## Excerpt
== Segment start ==

In his collection of essays The Soul of the Night, Chet Raymo reminds us why the colors of the
night are more beautiful than the saturated reflections of day, “But today, ostentatious October fills
my window, demanding attention, squeezing its energy into every inch of the frame... October’s
color redounds to nature’s credit. Color in November is the work of art… Like color in November,
color in the night sky is the work of art. The night sky is November all year round.”
When I was three or four, my house keeper Heidi used to walk with me to the bridge on the
island I used to live on. It too was solid, but not ruined by a painter’s vision of the waters, imposed
on the bridge walls. I desperately tried to pull myself up above the white walls, and when I was lucky
Heidi would lift me up onto the edge so I could see the water for myself. I wonder if those walls had
been painted then, green and blue, and unmoving, like “ostentations October,” if I would ever have
come back at night to see how they look for myself. Like the weary student who reads the summary
or watches the movie in place of the book, my mind would have been set. Dried like concrete, the
actor’s face pressed into their minds, a mutant plot, paraphrased, shortened, flashy, and over too
soon. I was fortunate, I suppose, to have known the bridge as a good book. But now it is the hurried
movie, and why struggle to look over its edge when it has already been painted for you? Maybe this
is my allegory of the bridge, “To them I said, the truth would be literally nothing but the shadow of
the images,” I hope children still long to look deep into the water over the edge of the walls.
If I come across this little memory so many years from now, suffocating in dust at the
bottom of an old wooden drawer, and awakened from its sleep, I fear there will be no darkness left
in the night sky to be remembered. Just a faint brown cover of absorbed metropolitan lights; but I
suppose the night and its dim reflections in the waters will be more valued then. Perhaps they will be
seen against the dark waters and the shadow of images finally exposed as incompetent imitations of
the true night-soaked ocean waves.
I look over the wall, as the waves flow under my feet, beating and lapping against the bridges
columns. I rest my arms on the ledge and spit into the bay. In a second the water ripples, and faint
green needlefish dart to the center, their simple glow circling around the gentle waves. I suppose this
is what I was always waiting to see: what it was that lived in these quiet waters, what the sun’s light
had always blocked.
The waters slip into thin translucent lines of serene glowing green, excited by the sleek
needlefish bodies streaming through these heavens. The slivers disappear until I drop a small leaf
into the water and the light glows again. The creatures spinning in the waves are content in their
watery homes. I imagine that even they, though light in the oceans is hard to come by, are shy when
radiating their subtle artistry upon us.

== Segment end ==

## Task brief
Answer each question from the bridge essay.
(a) Who used to walk with the writer to the bridge at age three or four?
(b) What color are the needlefish that dart to the center of the ripples?
(c) What does the writer drop into the water to make the light glow again?

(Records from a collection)
== Segment start ==

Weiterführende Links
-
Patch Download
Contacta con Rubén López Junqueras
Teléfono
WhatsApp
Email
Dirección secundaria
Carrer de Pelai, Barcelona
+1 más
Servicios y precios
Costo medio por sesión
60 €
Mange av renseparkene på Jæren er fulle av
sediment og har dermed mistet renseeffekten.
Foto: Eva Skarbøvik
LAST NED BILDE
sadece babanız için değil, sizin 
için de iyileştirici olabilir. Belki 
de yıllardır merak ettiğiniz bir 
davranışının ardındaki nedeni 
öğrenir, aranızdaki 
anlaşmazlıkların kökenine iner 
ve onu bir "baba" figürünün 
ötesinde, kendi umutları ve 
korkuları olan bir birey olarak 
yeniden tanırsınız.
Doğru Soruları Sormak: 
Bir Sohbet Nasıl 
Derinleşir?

== Segment end ==
== Segment start ==

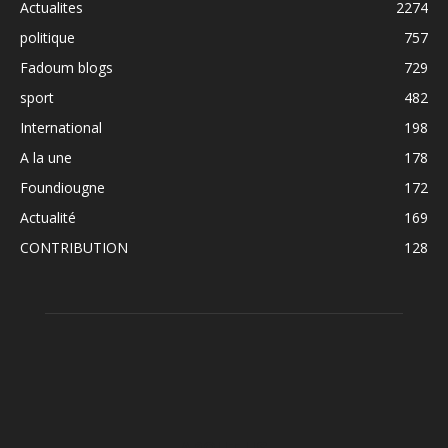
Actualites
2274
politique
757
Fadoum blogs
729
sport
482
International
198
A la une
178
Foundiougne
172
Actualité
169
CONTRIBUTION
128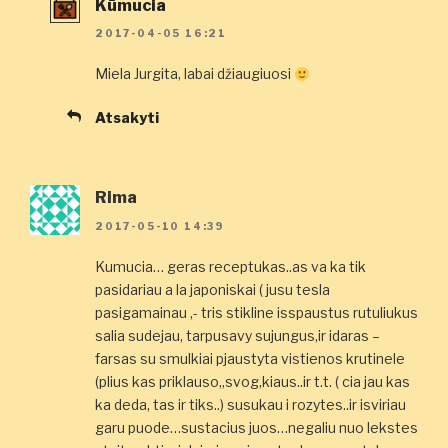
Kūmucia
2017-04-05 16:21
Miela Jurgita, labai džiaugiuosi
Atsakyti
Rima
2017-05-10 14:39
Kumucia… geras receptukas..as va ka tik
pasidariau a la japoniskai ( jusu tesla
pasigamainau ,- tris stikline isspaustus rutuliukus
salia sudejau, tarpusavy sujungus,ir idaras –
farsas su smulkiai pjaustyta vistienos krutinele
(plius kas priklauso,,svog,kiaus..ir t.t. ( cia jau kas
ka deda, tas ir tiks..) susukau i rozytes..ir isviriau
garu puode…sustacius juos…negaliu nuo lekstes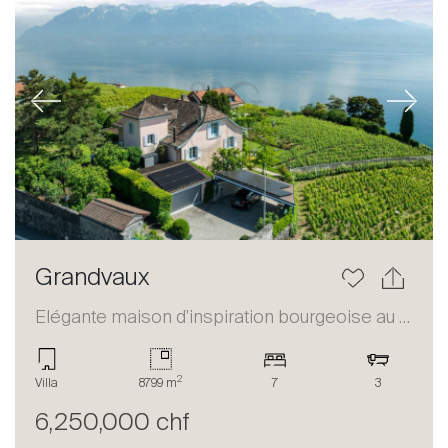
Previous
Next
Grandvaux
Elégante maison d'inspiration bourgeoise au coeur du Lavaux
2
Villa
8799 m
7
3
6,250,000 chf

== Segment end ==

## Exercise solution
(a) Heidi, the writer's housekeeper.
(b) Faint green.
(c) A small leaf.